[PODCAST] The AI Grind in 2026: Why the Bubble Won’t Burst, but Just Get Colder
The latest episode of the Netokracija podcast, “AI bubble će puknuti! Što ćemo onda?” (The AI Bubble Will Burst! What Then?), dove deep into the current state of the Artificial Intelligence industry, exploring whether the widespread hype is sustainable and what the future holds for technology leaders and startups alike.
Hosted Marin Pavelić from Netokracija, the episode featured insightful discussions with domestic industry experts Dina Hrastović (Head of Native at Telegram, Money Motion, CroAI); Senko Rašić (Co-founder of Dobar Kod) and our founder – Kresimir Koncic. The panel aimed to uncover what is happening beneath the surface of the current AI hype and how the industry is preparing for the next phase of development
What the Episode Covered: The Slow Deflation of Hype
The discussion centered on several critical theses regarding the potential collapse of the AI market. The consensus among the panelists was clear: the AI bubble exists, but a sudden, catastrophic “pop” is unlikely to happen next year. Instead of a dot-com crash-style implosion, the industry is expected to enter a phase of gradual cooling, referred to as an “AI Winter”. This period will be characterized by a “hard grind” – a demanding phase of implementing AI into existing systems, requiring rigorous work rather than just big announcements.

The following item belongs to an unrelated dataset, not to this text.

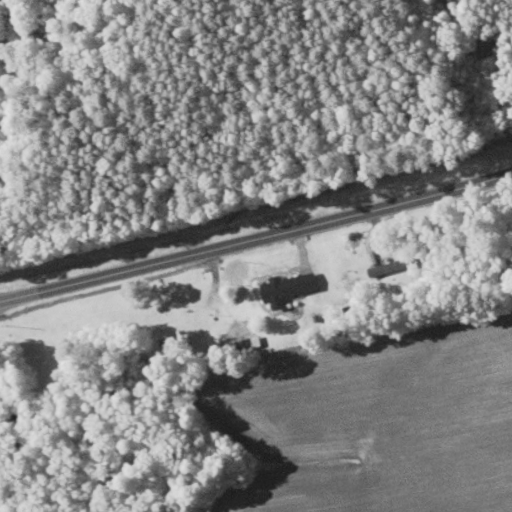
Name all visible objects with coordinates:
road: (257, 241)
building: (383, 264)
building: (290, 286)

Key discussion points that defined this outlook included:
• Technological Plateaus: The panel noted that the field is currently experiencing slowing technological development. Further scaling of large language models (LLMs) yields diminishing returns, and there is a lack of clear algorithmic breakthroughs or a definitive path toward achieving Artificial General Intelligence (AGI) or Artificial Super Intelligence (ASI),.
• Unsustainable Valuations: A major topic was the questionable financial health of leading AI labs. For example, OpenAI has roughly 800 million weekly users, but only 5% are paying subscribers. This structure puts pressure on its massive current valuation and raises concerns about long-term profitability,. The interwoven investments among chipmakers, Big Tech, and top AI startups mean they function as a system that is “too big to fail,” especially in the US market,.
• Marketing Over Substance: The consensus was that the largest hype around AI investments is based more on PR and marketing spin than on the actual value of the technology. The panelists detailed how the term “Artificial Intelligence” was chosen back in the 1950s specifically to secure military and government funding, rather than using the more accurate term “Automata Studies,” a precedent that continues today through corporate marketing narratives,.
• Mandatory Implementation: Many companies implement AI features simply because they feel compelled to do so by external pressure (investors, competitors, internal management) rather than true operational necessity. This “top-down” approach often results in superficial implementation, while genuine use often comes from individual, “bottom-up” adoption by employees tinkering with tools like ChatGPT on their own,.
• The European Way: Europe’s AI growth is recognized as slower, but potentially more stable, primarily due to the heavy regulatory environment established by frameworks like GDPR, A11Y Accessibility or the AI Act. The debate was whether this focus on ethical and legal guardrails represents a model for the future of software development globally.
• Labor Market Dynamics: The panel debated the impact on jobs, suggesting that a market cooling could lead to a flood of experienced professionals becoming freelancers (similar to post-COVID trends), which could drive down pricing for larger agencies,. However, others argued that the market might stabilize as firms realize AI cannot fully replace roles like junior developers, thus requiring continued hiring.
• Startup Survival and Local Opportunities: For startups, the clear message was to avoid “bullshitting users” and instead focus on solving specific, niche problems with engineering honesty. It was noted that Croatia’s biggest AI successes, such as PhotoMath, actually predated the current LLM hype, and the local community has a strong foundation for future growth
What the Discussion Did Not Fully Cover
While the conversation provided extensive analysis of macro-trends and internal industry dynamics, some areas remained open or were noted as lacking publicly available data:
• Undisclosed Costs: The panel noted the major hurdle of analyzing the financial sustainability of the biggest players is the lack of transparency regarding operational expenses. Firms like OpenAI and Anthropic are not public, and therefore their immense costs are not publicly disclosed, making definitive financial analysis difficult,.
• The Precise Impact of Regulation: Although the rigorous nature of European regulation (like the AI Act) was covered as a factor differentiating the EU from the US, the panel acknowledged that entrepreneurs often do not know how new regulations will be interpreted or what new laws may arise in the future, creating uncertainty.
• Specific International Comparisons (Inflation): In discussing the immense amount of money invested in the AI sector (estimated at 17 times more than the dot-com bubble investment), the panel pointed out that they did not know the specifics of how those figures were corrected for inflation.
You can watch the full episode in Croatian here
Ultimately, the episode concluded on a note of cautious optimism, suggesting that the coming “AI Winter” will sort the serious players from the hype-driven ventures, leaving a foundation for innovative, smaller companies to succeed by focusing on real-world problems and building sustainable businesses.